AT&T, along with AOL/TW and Comcast, has been conducting open access trials
throughout the U.S. this year, but don’t expect to open up access anytime
soon. AT&T doesn’t plan to open up their networks before June of next year.
Strategically speaking, it doesn’t make financial sense for cable owners to
open up their lines any sooner than they have to, since ISPs will then be
able to sign up customers cable owners consider their own. It’s no
coincidence that cable companies refer to the issue as the “forced” access
debate.
Advocates have been trying to use the state courts to force the FCC into
making a decision. A favorable ruling, they hope, would speed up the
timetable to open up the networks. As it stands, AT&T, AOL Time Warner and
Comcast already have a commanding lead over the competition.

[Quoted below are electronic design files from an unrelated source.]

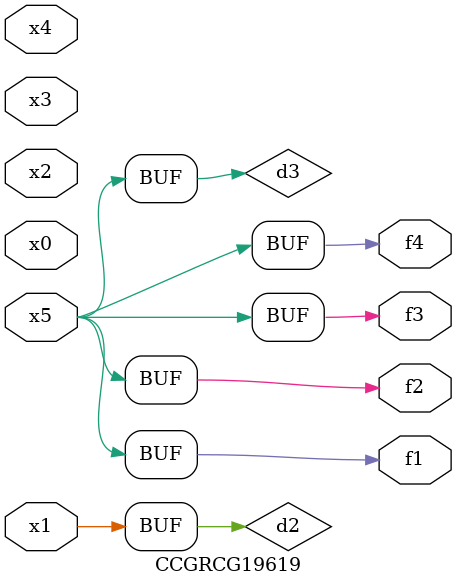
<source format=v>
module CCGRCG19619(
	input x0, x1, x2, x3, x4, x5,
	output f1, f2, f3, f4
);

	wire d1, d2, d3;

	not (d1, x5);
	or (d2, x1);
	xnor (d3, d1);
	assign f1 = d3;
	assign f2 = d3;
	assign f3 = d3;
	assign f4 = d3;
endmodule

</source>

AT&T and Comcast, among others, have a big stake in Excite@Home , a cable ISP with 3.2 million subscribers. AOL Time Warner
owns the Road Runner service, which provides high-speed cable access to 1.2
million users. Cox Cable has slightly more than 500,000
subscribers, while Charter Cable and Cablevision
round out the major cable players with more than 300,000 cable
Internet users each.
Not surprisingly, Robert Sachs, president and chief executive officer of
the National Cable & Telecommunications Association (NCTA), the mouthpiece
of the cable industry, was pleased with the decision.
“The Fourth Circuit’s decision in the Henrico case offers the strongest
judicial affirmation yet that public policy decisions regarding cable modem
services are not within the jurisdiction of local governments,” Sachs
said. “(Wednesday’s) court decision will further encourage the rapid
deployment of high-speed cable Internet services to consumers.”